┏━━

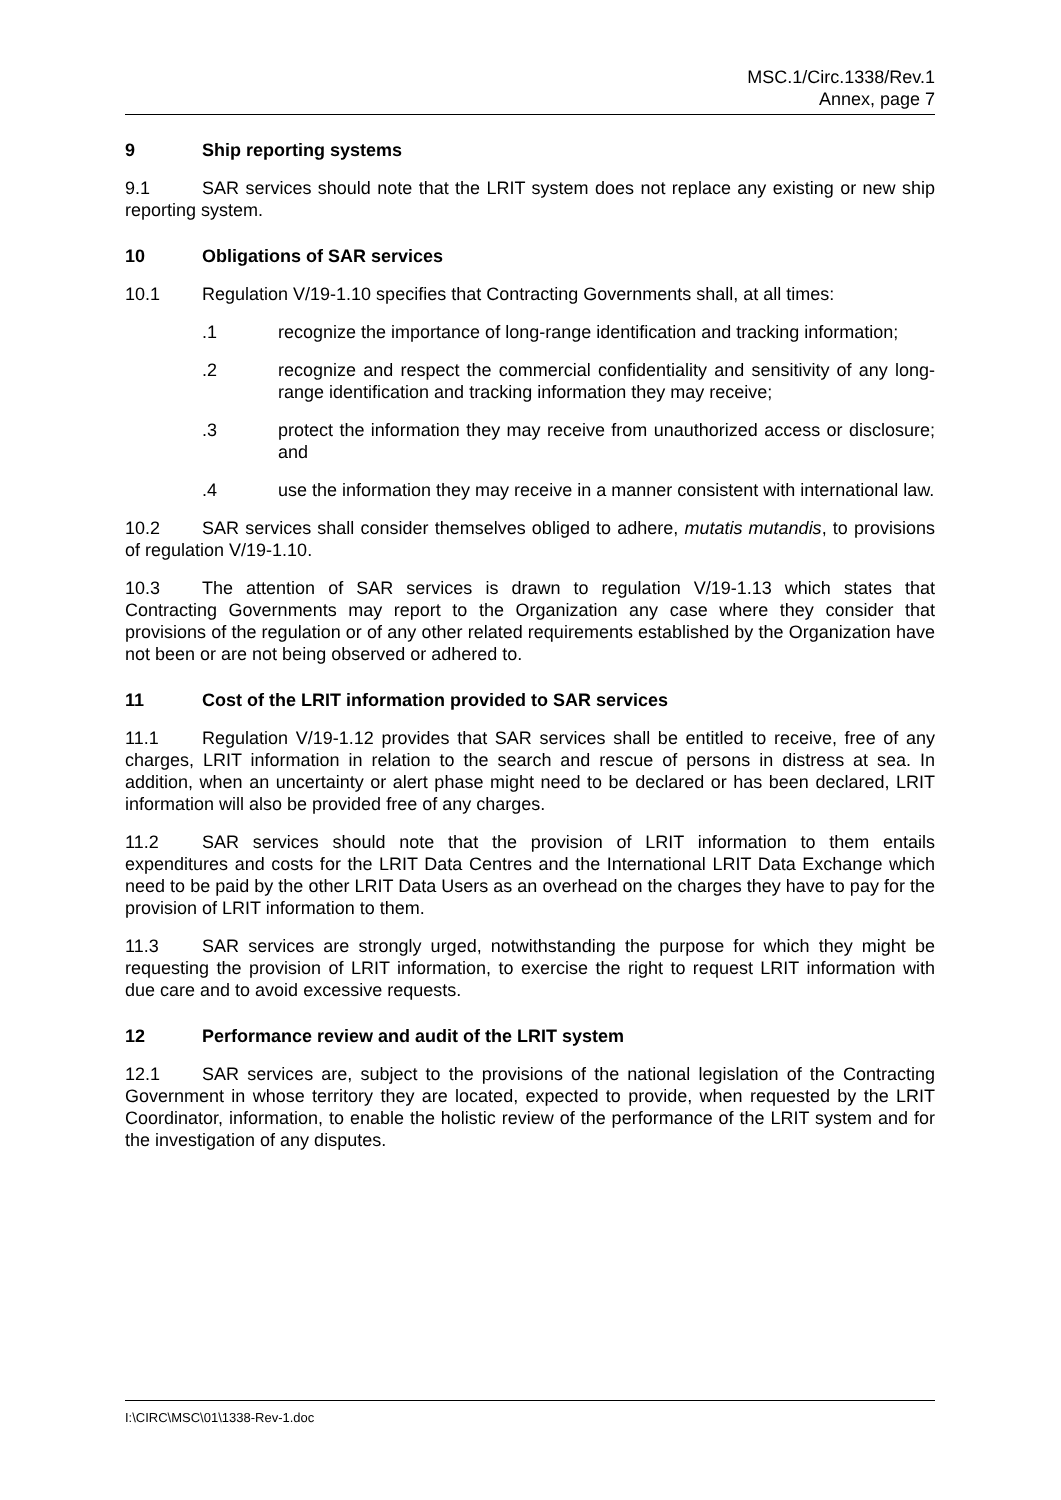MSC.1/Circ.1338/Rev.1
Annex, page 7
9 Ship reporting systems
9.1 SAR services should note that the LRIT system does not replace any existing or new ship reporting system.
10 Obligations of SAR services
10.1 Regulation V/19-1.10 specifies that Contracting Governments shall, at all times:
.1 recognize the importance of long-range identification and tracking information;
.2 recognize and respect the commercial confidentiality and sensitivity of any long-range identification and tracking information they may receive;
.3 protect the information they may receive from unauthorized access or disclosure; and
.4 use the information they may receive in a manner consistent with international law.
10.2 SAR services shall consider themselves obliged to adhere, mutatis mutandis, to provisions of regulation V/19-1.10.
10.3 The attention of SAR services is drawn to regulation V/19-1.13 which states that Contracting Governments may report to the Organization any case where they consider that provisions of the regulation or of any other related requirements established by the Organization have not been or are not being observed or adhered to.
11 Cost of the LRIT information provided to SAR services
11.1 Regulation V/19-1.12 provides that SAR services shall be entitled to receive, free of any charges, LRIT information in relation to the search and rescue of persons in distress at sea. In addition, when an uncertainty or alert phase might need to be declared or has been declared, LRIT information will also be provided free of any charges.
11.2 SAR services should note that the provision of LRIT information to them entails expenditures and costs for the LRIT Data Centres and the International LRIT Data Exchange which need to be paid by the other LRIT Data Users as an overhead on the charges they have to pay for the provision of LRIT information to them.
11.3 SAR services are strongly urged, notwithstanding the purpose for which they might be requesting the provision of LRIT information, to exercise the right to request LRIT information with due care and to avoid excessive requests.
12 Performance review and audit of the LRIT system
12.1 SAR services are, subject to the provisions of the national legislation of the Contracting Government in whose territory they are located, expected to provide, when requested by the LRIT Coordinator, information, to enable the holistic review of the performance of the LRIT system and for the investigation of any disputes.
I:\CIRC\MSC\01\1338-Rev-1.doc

┗━━

# Your goal:
Repeat exactly the lines from the line containing "12.1 SAR services" through the end of the listing above; both boundary lines are part of the output.

# Reply to the exercise:
12.1 SAR services are, subject to the provisions of the national legislation of the Contracting Government in whose territory they are located, expected to provide, when requested by the LRIT Coordinator, information, to enable the holistic review of the performance of the LRIT system and for the investigation of any disputes.
I:\CIRC\MSC\01\1338-Rev-1.doc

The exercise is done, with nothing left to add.